THE TASKS
1. Rewrite the part of the Futurist photography review from "If you’ve never" up to and including "and surprisingly fascinating.", replacing "gumption" with "courage".
2. Return the lines of the stored items from the line with "scientific name: Violaceae" up to and including the line with "genus: Autochton", copied without any change.

PROVIDED PASSAGE
::::::::
Moving pictures

The rationale behind Italian Futurism may be backward by today’s standards, but forget the politics and enjoy the photos, says Gayle Markovitz

The Estorick Collections’ forthcoming exhibition of Italian Futurist photography is a posthumous leap into the disturbing realm of “militarism, patriotism, the destructive gesture of freedom-bringers, beautiful ideas worth dying for, and scorn for woman”. This is just a friendly taster of a host of spectacular calls to arms as defined by the Futurist Manifesto, published in Le Figaro in 1909. Not high on the agenda at the average peace rally, perhaps, but a disquieting prick in the politically correct contemporary art bubble – hopefully not meant to leave you feeling too deflated.

If you’ve never ventured to the oasis of all things Italian and arty in London’s Islington (the gallery and gardens are worth a visit in themselves), get yourself over to Canonbury Square quick-sharp to check these guys out. This is the first exhibition of its kind in the English speaking world – it takes some gumption to celebrate a bunch of boys (and one girl) with very dubious political leanings – but pays timely homage to the creative fervour borne out of a turbulent moment in European history. If nothing else, the images themselves are dramatic, unsettling and surprisingly fascinating.
::::::::
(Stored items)
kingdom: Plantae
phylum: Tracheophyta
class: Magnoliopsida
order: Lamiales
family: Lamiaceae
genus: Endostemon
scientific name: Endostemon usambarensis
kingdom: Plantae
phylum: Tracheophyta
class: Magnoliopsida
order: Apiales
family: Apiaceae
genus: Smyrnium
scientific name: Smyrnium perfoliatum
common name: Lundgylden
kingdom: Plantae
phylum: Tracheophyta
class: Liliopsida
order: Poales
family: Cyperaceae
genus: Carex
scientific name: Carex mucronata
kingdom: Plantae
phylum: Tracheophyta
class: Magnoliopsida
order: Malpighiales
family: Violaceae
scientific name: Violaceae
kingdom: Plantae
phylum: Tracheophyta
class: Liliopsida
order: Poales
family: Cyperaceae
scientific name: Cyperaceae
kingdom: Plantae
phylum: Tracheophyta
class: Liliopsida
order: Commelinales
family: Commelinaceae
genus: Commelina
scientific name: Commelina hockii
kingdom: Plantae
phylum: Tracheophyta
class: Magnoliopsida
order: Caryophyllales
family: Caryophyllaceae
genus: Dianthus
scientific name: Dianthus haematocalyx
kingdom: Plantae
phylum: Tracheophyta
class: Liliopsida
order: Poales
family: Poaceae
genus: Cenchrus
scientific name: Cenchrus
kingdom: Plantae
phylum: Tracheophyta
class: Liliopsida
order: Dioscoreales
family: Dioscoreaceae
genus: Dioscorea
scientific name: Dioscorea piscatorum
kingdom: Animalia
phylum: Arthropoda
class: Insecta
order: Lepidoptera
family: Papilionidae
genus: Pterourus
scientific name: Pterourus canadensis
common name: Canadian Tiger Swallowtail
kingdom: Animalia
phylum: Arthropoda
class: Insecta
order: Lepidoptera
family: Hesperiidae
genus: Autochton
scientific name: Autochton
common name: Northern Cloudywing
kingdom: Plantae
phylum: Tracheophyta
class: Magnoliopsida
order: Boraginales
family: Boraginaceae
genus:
::::::::
RESULTS OF THE TASKS
1.
If you’ve never ventured to the oasis of all things Italian and arty in London’s Islington (the gallery and gardens are worth a visit in themselves), get yourself over to Canonbury Square quick-sharp to check these guys out. This is the first exhibition of its kind in the English speaking world – it takes some courage to celebrate a bunch of boys (and one girl) with very dubious political leanings – but pays timely homage to the creative fervour borne out of a turbulent moment in European history. If nothing else, the images themselves are dramatic, unsettling and surprisingly fascinating.

2.
scientific name: Violaceae
kingdom: Plantae
phylum: Tracheophyta
class: Liliopsida
order: Poales
family: Cyperaceae
scientific name: Cyperaceae
kingdom: Plantae
phylum: Tracheophyta
class: Liliopsida
order: Commelinales
family: Commelinaceae
genus: Commelina
scientific name: Commelina hockii
kingdom: Plantae
phylum: Tracheophyta
class: Magnoliopsida
order: Caryophyllales
family: Caryophyllaceae
genus: Dianthus
scientific name: Dianthus haematocalyx
kingdom: Plantae
phylum: Tracheophyta
class: Liliopsida
order: Poales
family: Poaceae
genus: Cenchrus
scientific name: Cenchrus
kingdom: Plantae
phylum: Tracheophyta
class: Liliopsida
order: Dioscoreales
family: Dioscoreaceae
genus: Dioscorea
scientific name: Dioscorea piscatorum
kingdom: Animalia
phylum: Arthropoda
class: Insecta
order: Lepidoptera
family: Papilionidae
genus: Pterourus
scientific name: Pterourus canadensis
common name: Canadian Tiger Swallowtail
kingdom: Animalia
phylum: Arthropoda
class: Insecta
order: Lepidoptera
family: Hesperiidae
genus: Autochton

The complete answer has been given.